- _Exercise_:
The line containing "index tip: (972, 910)" and every line after it, through the end of the records below: repeat them exactly, nothing more.

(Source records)
──────────────────────────────
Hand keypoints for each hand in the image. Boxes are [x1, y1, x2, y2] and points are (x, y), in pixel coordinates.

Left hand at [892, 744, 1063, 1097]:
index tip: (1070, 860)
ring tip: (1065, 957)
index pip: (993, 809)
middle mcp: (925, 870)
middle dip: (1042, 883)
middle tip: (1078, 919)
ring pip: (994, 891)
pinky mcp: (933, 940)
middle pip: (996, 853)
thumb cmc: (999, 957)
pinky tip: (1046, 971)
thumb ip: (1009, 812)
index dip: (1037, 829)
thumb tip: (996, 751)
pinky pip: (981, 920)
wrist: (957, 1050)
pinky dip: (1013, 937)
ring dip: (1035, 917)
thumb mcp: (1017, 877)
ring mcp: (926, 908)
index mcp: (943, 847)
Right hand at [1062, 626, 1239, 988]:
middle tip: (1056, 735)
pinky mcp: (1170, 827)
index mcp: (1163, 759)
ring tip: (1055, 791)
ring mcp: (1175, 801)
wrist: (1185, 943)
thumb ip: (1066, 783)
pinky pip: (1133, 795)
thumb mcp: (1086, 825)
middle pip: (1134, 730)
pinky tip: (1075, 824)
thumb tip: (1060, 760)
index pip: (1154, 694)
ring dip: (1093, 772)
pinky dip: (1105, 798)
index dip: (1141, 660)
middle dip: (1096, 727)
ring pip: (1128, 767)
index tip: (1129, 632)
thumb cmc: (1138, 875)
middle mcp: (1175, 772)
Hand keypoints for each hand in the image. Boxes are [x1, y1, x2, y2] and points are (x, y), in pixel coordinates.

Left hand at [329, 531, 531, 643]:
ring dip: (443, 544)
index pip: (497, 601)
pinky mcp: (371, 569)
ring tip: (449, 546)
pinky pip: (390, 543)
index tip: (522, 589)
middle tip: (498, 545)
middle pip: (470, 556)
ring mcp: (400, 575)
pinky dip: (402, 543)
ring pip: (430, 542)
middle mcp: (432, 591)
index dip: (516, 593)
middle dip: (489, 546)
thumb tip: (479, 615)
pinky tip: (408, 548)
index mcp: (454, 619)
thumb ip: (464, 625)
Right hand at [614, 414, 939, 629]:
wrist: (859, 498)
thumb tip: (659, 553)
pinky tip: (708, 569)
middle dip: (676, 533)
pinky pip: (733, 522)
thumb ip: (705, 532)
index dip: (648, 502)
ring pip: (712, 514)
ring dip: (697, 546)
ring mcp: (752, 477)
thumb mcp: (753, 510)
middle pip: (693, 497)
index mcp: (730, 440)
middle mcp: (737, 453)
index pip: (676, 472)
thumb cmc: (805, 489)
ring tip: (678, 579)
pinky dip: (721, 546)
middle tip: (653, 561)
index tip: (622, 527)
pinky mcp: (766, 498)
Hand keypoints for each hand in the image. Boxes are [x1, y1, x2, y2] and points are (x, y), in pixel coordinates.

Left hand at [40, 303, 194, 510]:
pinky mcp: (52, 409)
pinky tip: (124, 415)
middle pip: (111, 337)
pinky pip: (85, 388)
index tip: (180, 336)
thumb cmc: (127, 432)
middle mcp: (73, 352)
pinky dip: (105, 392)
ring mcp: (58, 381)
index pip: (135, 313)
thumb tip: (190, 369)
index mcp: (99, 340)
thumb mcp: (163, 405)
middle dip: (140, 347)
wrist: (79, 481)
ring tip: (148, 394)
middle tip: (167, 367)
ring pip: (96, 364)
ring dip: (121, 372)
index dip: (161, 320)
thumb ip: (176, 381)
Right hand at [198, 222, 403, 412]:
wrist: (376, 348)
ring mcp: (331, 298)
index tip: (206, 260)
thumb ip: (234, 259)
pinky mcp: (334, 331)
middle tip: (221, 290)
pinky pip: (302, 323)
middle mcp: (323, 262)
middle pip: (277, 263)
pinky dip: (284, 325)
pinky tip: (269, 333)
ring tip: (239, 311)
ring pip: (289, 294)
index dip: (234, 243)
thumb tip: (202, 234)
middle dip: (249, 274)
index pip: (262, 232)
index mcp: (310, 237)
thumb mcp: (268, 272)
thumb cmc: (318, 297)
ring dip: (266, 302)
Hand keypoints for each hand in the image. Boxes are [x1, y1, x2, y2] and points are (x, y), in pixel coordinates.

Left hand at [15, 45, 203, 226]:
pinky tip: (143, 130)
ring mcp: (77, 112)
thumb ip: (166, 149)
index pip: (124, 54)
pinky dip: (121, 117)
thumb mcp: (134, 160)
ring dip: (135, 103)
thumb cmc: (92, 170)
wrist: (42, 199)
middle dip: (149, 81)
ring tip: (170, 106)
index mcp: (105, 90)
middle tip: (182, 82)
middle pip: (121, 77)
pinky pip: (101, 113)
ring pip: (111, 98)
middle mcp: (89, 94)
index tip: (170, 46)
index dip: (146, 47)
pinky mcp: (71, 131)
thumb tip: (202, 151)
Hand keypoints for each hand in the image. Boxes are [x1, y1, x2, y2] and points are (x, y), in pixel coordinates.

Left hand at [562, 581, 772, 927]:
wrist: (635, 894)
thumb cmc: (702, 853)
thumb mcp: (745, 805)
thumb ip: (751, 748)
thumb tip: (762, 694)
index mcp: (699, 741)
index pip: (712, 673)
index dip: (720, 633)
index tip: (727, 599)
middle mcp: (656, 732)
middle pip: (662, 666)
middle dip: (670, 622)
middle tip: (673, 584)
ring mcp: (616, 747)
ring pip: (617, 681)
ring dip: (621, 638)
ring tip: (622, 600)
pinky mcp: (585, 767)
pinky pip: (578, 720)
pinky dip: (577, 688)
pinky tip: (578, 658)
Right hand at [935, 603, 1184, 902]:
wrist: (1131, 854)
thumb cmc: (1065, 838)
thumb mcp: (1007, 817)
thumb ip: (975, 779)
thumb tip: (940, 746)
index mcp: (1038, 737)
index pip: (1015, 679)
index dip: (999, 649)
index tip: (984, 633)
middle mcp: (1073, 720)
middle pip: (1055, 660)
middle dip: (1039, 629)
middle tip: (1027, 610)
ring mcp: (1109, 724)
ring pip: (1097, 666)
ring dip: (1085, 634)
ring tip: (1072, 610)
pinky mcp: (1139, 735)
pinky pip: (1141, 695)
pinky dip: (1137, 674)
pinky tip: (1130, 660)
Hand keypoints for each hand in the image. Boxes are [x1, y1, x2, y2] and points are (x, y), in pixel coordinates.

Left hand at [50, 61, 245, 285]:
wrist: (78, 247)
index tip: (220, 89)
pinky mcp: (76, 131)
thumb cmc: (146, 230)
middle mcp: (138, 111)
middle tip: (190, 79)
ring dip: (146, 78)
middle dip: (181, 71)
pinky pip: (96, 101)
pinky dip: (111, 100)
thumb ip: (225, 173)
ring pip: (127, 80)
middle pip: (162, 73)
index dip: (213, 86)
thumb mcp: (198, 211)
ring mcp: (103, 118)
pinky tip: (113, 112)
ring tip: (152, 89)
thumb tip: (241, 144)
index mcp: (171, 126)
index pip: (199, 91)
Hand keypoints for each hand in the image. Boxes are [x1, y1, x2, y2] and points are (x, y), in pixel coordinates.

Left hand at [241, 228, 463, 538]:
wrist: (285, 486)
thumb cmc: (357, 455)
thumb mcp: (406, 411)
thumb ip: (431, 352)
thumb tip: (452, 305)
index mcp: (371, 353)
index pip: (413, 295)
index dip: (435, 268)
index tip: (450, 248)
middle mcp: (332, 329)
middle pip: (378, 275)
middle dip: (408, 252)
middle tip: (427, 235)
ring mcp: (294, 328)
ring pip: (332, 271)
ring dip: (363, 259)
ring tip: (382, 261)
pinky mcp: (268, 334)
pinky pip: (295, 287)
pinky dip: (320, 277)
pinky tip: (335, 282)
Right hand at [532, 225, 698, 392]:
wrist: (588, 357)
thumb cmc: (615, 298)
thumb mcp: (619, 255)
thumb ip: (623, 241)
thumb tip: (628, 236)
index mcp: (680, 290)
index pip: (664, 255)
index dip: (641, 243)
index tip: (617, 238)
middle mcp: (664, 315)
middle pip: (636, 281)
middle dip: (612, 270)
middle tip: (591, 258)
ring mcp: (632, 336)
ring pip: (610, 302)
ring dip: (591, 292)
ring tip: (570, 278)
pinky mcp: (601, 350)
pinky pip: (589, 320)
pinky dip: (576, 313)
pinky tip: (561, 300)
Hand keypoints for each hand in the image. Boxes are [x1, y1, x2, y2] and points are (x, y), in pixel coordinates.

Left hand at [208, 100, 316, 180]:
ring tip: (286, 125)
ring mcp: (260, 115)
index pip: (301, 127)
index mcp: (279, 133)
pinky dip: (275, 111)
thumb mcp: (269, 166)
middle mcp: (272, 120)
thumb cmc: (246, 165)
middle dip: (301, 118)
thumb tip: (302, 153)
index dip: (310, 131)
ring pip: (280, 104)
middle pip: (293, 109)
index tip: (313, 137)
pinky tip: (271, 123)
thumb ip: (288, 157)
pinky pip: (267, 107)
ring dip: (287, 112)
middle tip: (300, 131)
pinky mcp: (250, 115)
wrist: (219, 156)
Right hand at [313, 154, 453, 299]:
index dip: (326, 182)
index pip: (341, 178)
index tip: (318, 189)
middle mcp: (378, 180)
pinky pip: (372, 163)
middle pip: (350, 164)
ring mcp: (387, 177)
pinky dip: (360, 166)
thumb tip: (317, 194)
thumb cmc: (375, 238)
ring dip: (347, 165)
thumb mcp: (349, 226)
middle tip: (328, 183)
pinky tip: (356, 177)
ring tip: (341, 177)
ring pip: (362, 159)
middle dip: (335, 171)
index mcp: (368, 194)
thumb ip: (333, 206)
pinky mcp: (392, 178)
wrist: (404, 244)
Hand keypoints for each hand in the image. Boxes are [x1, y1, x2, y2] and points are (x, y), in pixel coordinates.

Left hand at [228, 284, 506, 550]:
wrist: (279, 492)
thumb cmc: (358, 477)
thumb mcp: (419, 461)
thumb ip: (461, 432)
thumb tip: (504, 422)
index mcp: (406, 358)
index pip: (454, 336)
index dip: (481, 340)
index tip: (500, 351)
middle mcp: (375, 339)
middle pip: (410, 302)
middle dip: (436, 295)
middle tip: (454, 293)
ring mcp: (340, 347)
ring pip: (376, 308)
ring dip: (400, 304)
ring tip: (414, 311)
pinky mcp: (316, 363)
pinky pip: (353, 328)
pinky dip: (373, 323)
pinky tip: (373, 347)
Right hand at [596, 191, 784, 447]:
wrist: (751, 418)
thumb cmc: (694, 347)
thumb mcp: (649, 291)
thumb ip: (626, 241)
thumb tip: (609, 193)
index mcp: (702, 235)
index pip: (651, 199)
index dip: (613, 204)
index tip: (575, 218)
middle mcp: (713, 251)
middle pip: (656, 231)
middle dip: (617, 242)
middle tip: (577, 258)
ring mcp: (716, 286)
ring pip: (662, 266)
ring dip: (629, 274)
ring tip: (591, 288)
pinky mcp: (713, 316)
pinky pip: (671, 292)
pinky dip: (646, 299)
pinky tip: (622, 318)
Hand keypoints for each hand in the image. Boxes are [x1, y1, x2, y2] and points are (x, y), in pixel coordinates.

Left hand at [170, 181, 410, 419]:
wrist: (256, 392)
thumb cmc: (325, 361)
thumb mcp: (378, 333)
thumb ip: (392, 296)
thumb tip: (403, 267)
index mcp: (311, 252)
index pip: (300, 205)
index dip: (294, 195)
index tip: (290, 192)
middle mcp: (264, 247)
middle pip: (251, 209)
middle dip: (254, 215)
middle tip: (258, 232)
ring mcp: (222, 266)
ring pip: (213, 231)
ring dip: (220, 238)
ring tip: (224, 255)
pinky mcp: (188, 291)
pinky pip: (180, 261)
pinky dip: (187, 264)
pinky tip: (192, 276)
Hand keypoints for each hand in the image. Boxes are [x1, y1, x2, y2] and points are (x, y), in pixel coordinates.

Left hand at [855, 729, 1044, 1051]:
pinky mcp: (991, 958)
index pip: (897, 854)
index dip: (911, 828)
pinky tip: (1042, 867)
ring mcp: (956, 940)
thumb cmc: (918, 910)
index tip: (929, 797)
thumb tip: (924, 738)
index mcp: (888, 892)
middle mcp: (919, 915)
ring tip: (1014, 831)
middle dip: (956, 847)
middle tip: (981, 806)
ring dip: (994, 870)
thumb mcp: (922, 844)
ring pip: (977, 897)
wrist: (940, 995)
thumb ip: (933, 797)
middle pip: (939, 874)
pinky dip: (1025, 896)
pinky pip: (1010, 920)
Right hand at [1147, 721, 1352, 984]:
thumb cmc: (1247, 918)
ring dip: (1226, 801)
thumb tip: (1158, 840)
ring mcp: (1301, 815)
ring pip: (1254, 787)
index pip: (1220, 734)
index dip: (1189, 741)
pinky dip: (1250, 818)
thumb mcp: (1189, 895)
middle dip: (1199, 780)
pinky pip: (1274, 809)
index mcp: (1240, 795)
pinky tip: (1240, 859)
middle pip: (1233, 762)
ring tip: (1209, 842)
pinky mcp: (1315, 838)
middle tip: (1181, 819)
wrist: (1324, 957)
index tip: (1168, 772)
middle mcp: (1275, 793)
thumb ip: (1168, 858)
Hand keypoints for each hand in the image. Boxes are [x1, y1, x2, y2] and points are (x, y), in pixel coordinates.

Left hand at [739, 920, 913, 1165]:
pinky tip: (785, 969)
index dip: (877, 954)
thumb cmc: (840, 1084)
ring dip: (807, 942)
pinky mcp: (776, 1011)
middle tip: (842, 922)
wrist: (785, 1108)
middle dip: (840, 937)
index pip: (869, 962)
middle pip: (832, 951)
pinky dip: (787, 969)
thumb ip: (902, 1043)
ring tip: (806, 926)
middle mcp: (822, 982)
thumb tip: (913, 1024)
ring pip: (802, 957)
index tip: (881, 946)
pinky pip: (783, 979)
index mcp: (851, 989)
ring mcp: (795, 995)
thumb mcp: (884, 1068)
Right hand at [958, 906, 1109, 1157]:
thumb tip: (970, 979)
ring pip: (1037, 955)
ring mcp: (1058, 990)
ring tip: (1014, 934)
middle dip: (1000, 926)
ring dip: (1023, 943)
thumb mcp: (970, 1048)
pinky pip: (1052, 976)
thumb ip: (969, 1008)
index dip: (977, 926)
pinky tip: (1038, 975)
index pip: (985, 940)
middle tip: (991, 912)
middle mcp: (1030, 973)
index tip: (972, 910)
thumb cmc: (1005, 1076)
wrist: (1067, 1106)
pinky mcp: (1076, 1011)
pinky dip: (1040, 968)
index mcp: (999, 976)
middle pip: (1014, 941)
──────────────────────────────
- _Written reply_:
index tip: (972, 910)
thumb cmc: (1005, 1076)
wrist: (1067, 1106)
pinky mcp: (1076, 1011)
pinky dip: (1040, 968)
index mcp: (999, 976)
middle pip: (1014, 941)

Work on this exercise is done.